9. From the narration of the facts stated hereinabove, it is abundantly clear that on two occasions i.e. 17.07.2013 and 22.07.2013, the Bar was observing strike, which stood in the way of the learned counsel for the petitioner to carry out cross- examine of the witnesses produced by the plaintiff. In point of fact, the petitioner sought only one adjournment on 11.07.2013, when the testimonies of two witnesses, including the plaintiff were recorded. And the reason for adjournment was the preoccupation of the learned counsel for the petitioner, who was stated to be busy before other Courts. To put it differently, no mala fide could be ascribed to the petitioner for the adjournment sought on his behalf on 11.07.2013.
10. It defies comprehension why the learned counsel for the defendant was not allowed to cross-examine the witnesses produced by the plaintiff on 24.07.2013. The contention of learned counsel for the petitioner that he had made an impassioned plea to allow him to conduct cross-examination of the witnesses in attendance, has not been rebutted. It has also not been recorded in the impugned order dated 24.07.2014 that despite his presence, the learned counsel for the petitioner had deliberately avoided or refused to carry out cross-examination of the witnesses in attendance.
11. I have pored over each and every word used by the learned Judge Family Court in the impugned order. I am unable to appreciate the observation made in the impugned order that the conduct of the defendant shows that he was not interested in making the cross-examination of PWs. Furthermore, this Court cannot approve of the following observation made in the impugned order:
'Therefore, this Court inclined to close the right of the defendant'
Without indulging into niceties, suffice it to say that the inclination of the Court concerned was not to be the determining factor in passing the impugned order. The right of cross-examination has been provided for in sub-section (3) of Section 11 of W.P. Family Courts Act, 1964. It is most valuable right and if this right is be taken away, there must be compelling and sound reasons to exercise discretion against a party. In the facts and circumstances of the case. It cannot be said that the conduct of the petitioner was such that the Court was not to show his indulgence by allowing him further time to cross-examine the witnesses produced by the plaintiff, particularly when learned counsel for the defendant/petitioner was in attendance on 24.07.2013, when the impugned order was passed.
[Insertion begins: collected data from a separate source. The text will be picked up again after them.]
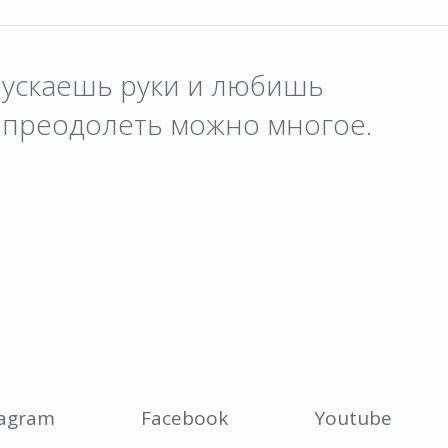
пускаешь руки и любишь
о преодолеть можно многое.
tagram
Facebook
Youtube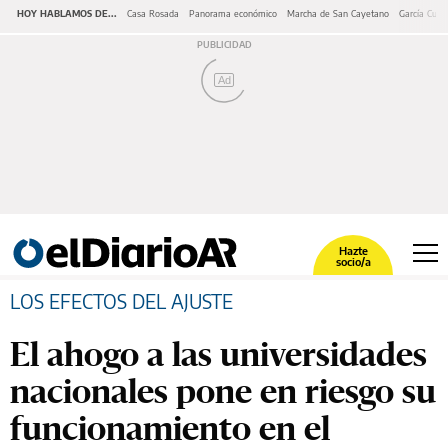
HOY HABLAMOS DE...
Casa Rosada
Panorama económico
Marcha de San Cayetano
García Cuer
Ad
Hazte
socio/a
LOS EFECTOS DEL AJUSTE
El ahogo a las universidades
nacionales pone en riesgo su
funcionamiento en el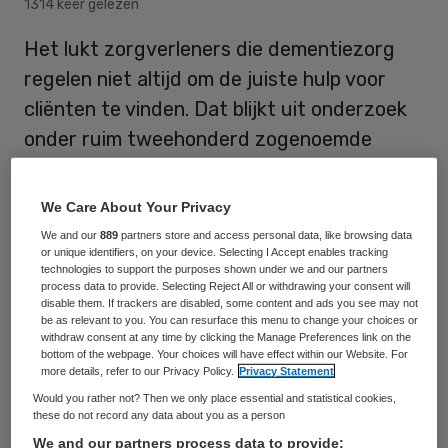
1314 keer gelezen
Het lukt zorgverleners die dementiezorg
regelen niet altijd om de juiste hulp voor
cliënten te vinden. Dat blijkt uit onderzoek
onder ruim tweehonderd zogenoemde
casemanagers dat vrijdag wordt
gepresenteerd, schrijft het
AD
.
We Care About Your Privacy
We and our
889
partners store and access personal data, like browsing data
or unique identifiers, on your device. Selecting I Accept enables tracking
Vier van de vijf zorgmedewerkers maken
technologies to support the purposes shown under we and our partners
process data to provide. Selecting Reject All or withdrawing your consent will
zich zorgen over de toekomst van
disable them. If trackers are disabled, some content and ads you see may not
be as relevant to you. You can resurface this menu to change your choices or
dementiezorg. Nu al hebben zo’n 290.000
withdraw consent at any time by clicking the Manage Preferences link on the
Nederlanders de diagnose dementie. Met
bottom of the webpage. Your choices will have effect within our Website. For
more details, refer to our Privacy Policy.
Privacy Statement
de groei van het aantal ouderen neemt het
Would you rather not? Then we only place essential and statistical cookies,
aantal mensen met dementie naar
these do not record any data about you as a person
We and our partners process data to provide: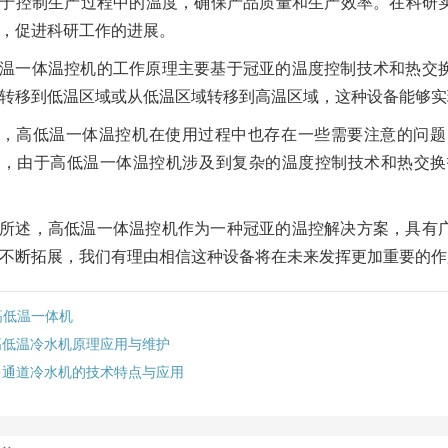
于控制生产过程中的温度，确保产品质量和生产效率。在科研
，促进科研工作的进展。
温一体温控机的工作原理主要基于冠亚的温度控制技术和热交
转移到低温区域或从低温区域转移到高温区域，这种设备能够实
，高低温一体温控机在使用过程中也存在一些需要注意的问题
外，由于高低温一体温控机涉及到复杂的温度控制技术和热交换
所述，高低温一体温控机作为一种冠亚的温控解决方案，具有
不断拓展，我们有理由相信这种设备将在未来发挥更加重要的作
高低温一体机
高低温冷水机原理应用与维护
多通道冷水机的技术特点与应用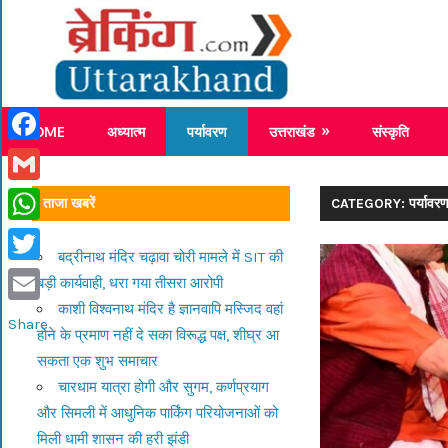
Skip
Breaking
to
content
Breaking News Uttarakhand
HOME
अध्यात्म
पर्यावरण
उत्तराखंड
संस्कृति
Facebook
Gmail
ताजा खबरें
CATEGORY: पर्यावर
WhatsApp
बद्रीनाथ मंदिर चढ़ावा चोरी मामले में SIT की
Twitter
बड़ी कार्यवाही, धरा गया तीसरा आरोपी
काशी विश्वनाथ मंदिर है ज्ञानवापि मस्जिद वहां
Email
Share
होने के प्रमाण नहीं दे सका विरूद्ध पक्ष, शीघ्र आ
सकता एक शुभ समाचार
चारधाम यात्रा होगी और सुगम, कर्णप्रयाग
और सिमली में आधुनिक पार्किंग परियोजनाओं को
मिली धामी शासन की हरी झंडी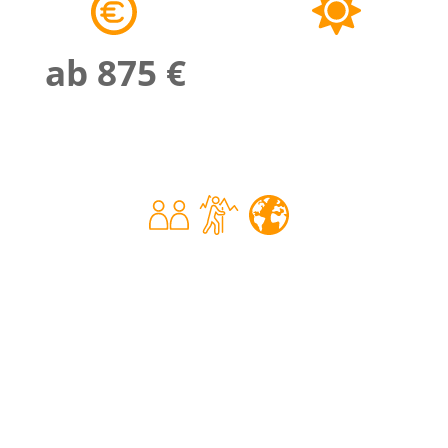
ab 875 €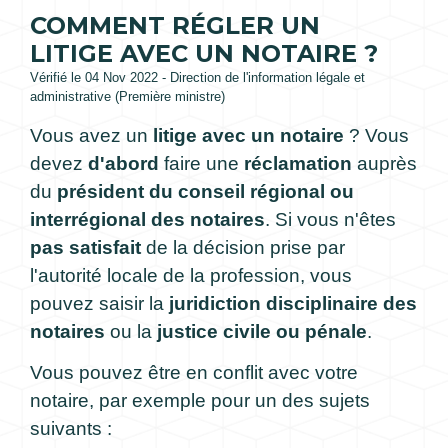
COMMENT RÉGLER UN
LITIGE AVEC UN NOTAIRE ?
Vérifié le 04 Nov 2022 - Direction de l'information légale et
administrative (Première ministre)
Vous avez un
litige avec un notaire
? Vous
devez
d'abord
faire une
réclamation
auprès
du
président du conseil régional ou
interrégional des notaires
. Si vous n'êtes
pas satisfait
de la décision prise par
l'autorité locale de la profession, vous
pouvez saisir la
juridiction disciplinaire des
notaires
ou la
justice civile ou pénale
.
Vous pouvez être en conflit avec votre
notaire, par exemple pour un des sujets
suivants :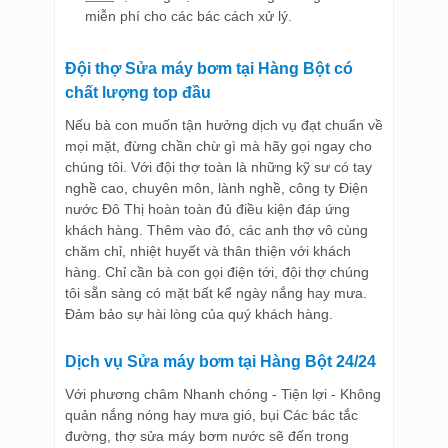
miễn phí cho các bác cách xử lý.
Đội thợ Sửa máy bơm tại Hàng Bột có
chất lượng top đầu
Nếu bà con muốn tận hưởng dịch vụ đạt chuẩn về
mọi mặt, đừng chần chừ gì mà hãy gọi ngay cho
chúng tôi. Với đội thợ toàn là những kỹ sư có tay
nghề cao, chuyên môn, lành nghề, công ty Điện
nước Đô Thị hoàn toàn đủ điều kiện đáp ứng
khách hàng. Thêm vào đó, các anh thợ vô cùng
chăm chỉ, nhiệt huyết và thân thiện với khách
hàng. Chỉ cần bà con gọi điện tới, đội thợ chúng
tôi sẵn sàng có mặt bất kể ngày nắng hay mưa.
Đảm bảo sự hài lòng của quý khách hàng.
Dịch vụ Sửa máy bơm tại Hàng Bột 24/24
Với phương châm Nhanh chóng - Tiện lợi - Không
quản nắng nóng hay mưa gió, bụi Các bác tắc
đường, thợ sửa máy bơm nước sẽ đến trong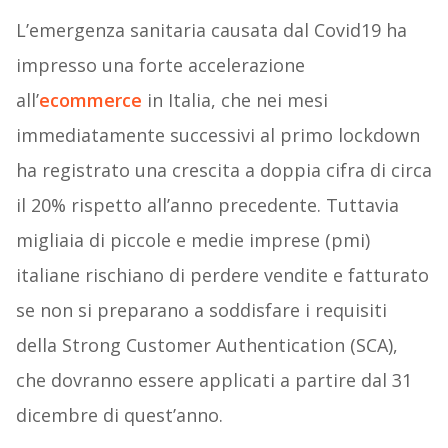
L’emergenza sanitaria causata dal Covid19 ha
impresso una forte accelerazione
all’
ecommerce
in Italia, che nei mesi
immediatamente successivi al primo lockdown
ha registrato una crescita a doppia cifra di circa
il 20% rispetto all’anno precedente. Tuttavia
migliaia di piccole e medie imprese (pmi)
italiane rischiano di perdere vendite e fatturato
se non si preparano a soddisfare i requisiti
della Strong Customer Authentication (SCA),
che dovranno essere applicati a partire dal 31
dicembre di quest’anno.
12. The upshot of the discussion made above is that the impugned order dated 24.07.2013 passed by learned Judge Family Court, Taunsa Sharif is unsustainable, and the same is hereby struck down.
13. In order to expedite the proceedings, the parties are directed to appear before the learned Judge Family Court, Taunsa Sharif on 27.05.2014. It is made absolutely clear that if the witnesses produced by the plaintiff are in attendance on the aforesaid date, no further opportunity shall be provided to the petitioner to carry out cross-examination. But in case they are not in attendance on the said date or the Court is not functioning on that date on account of the casual leave of the Presiding Officer, one further opportunity shall be granted to the petitioner for the aforesaid purpose.
14. This writ petition is allowed in the foregoing terms.